Foxworth, who has had a busy day with suspensions being overturned in the New Orleans Saints bounty case, got fired up when first heard about the letter Burns wrote and wanted to stand up for his former teammate.
“I guess the really surprising thing was that once I heard about it, I looked up who Emmitt Burns was,” Foxworth said. “Just to see a 70-something-year-old man who grew up in Jackson, Mississippi, who shares a first name with Emmitt Till, who was essentially a martyr for freedom of speech and freedom of expression… For someone who has had that unique life experience to encourage silencing an individual, you would assume it would go against what everyone someone like that would believe. I can’t imagine that a black person growing up in Mississippi would have ever been in favor of quieting someone’s free speech. It’s odd.”
He says the NFLPA will always support players who use the platform that comes with being a professional athlete to voice their opinions on social issues, even if some people may disagree with those opinions.
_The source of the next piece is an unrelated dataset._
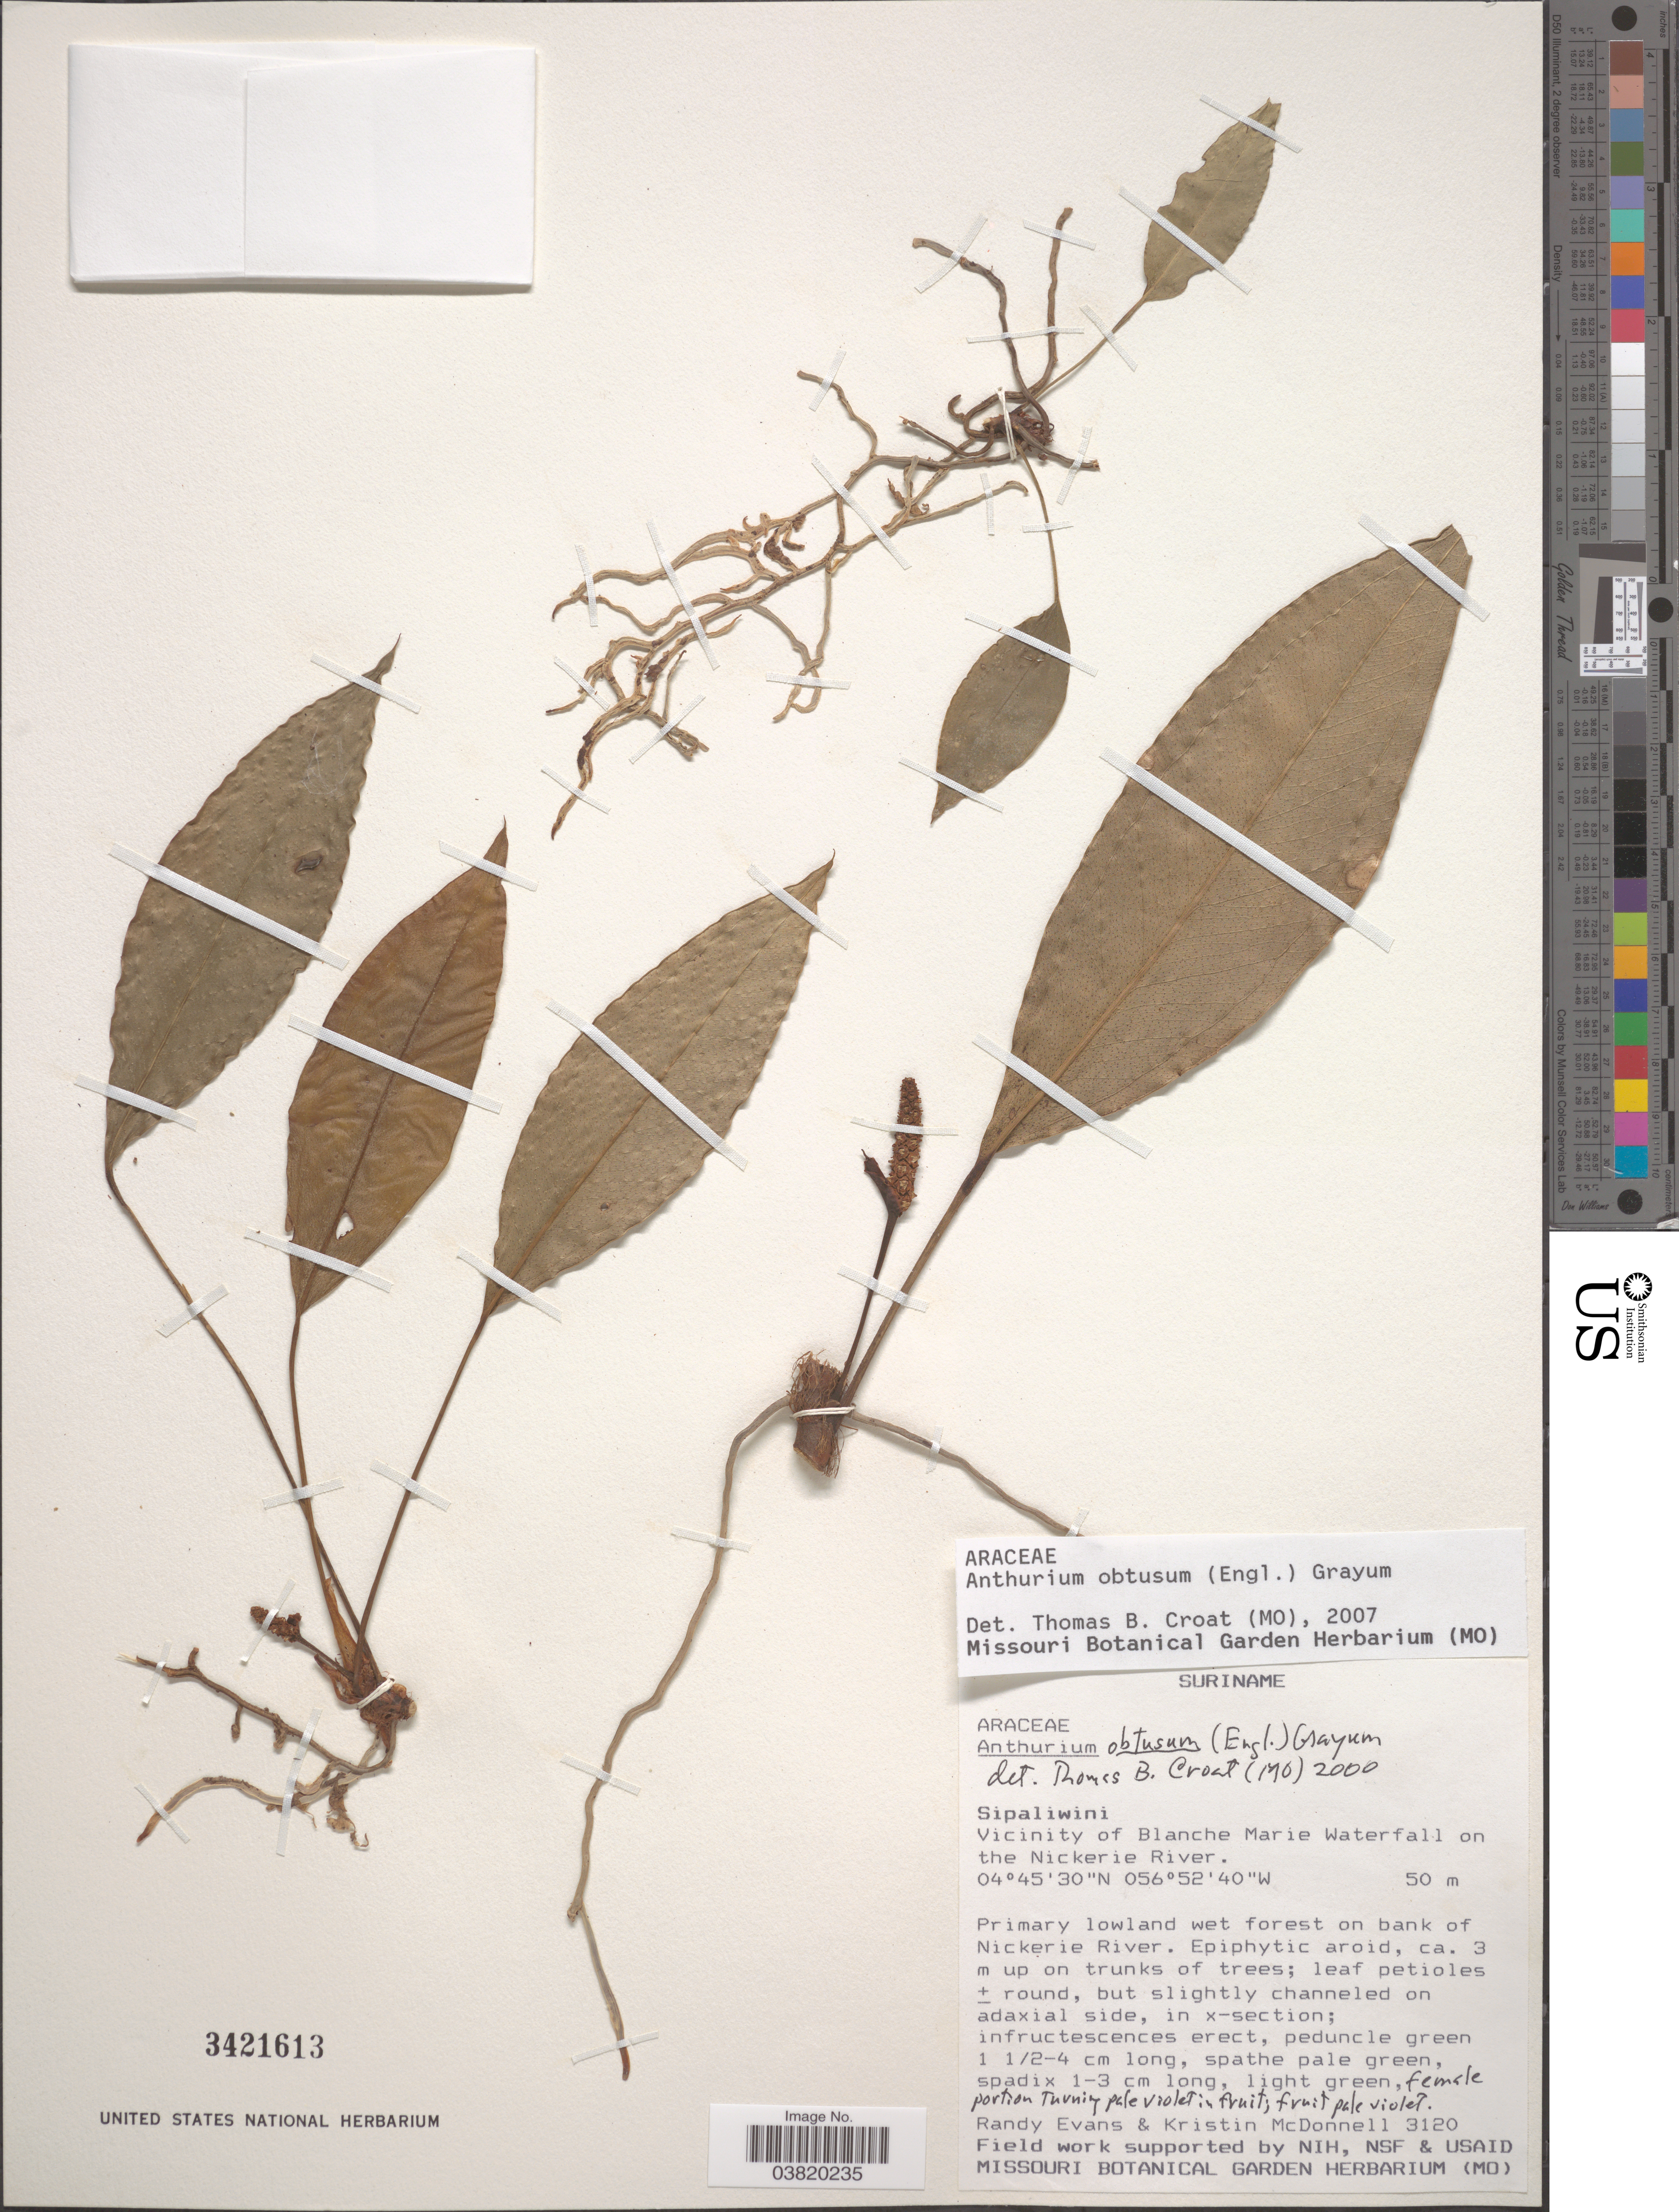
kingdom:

“A player should do what they’re comfortable with,” said Foxworth, a Randallstown native who attended college at Maryland. “I don’t think football players are different than any other human beings, with the exception of having a large platform. I think that’s all the reason to speak out. Whether people agree with what you’re saying or not, it’s your right to say it. I don’t think any social issues have been solved by silencing one group.”
He added: “I think Brendon’s commendable. To step out into the fire and say something controversial, that’s not something that comes lightly.”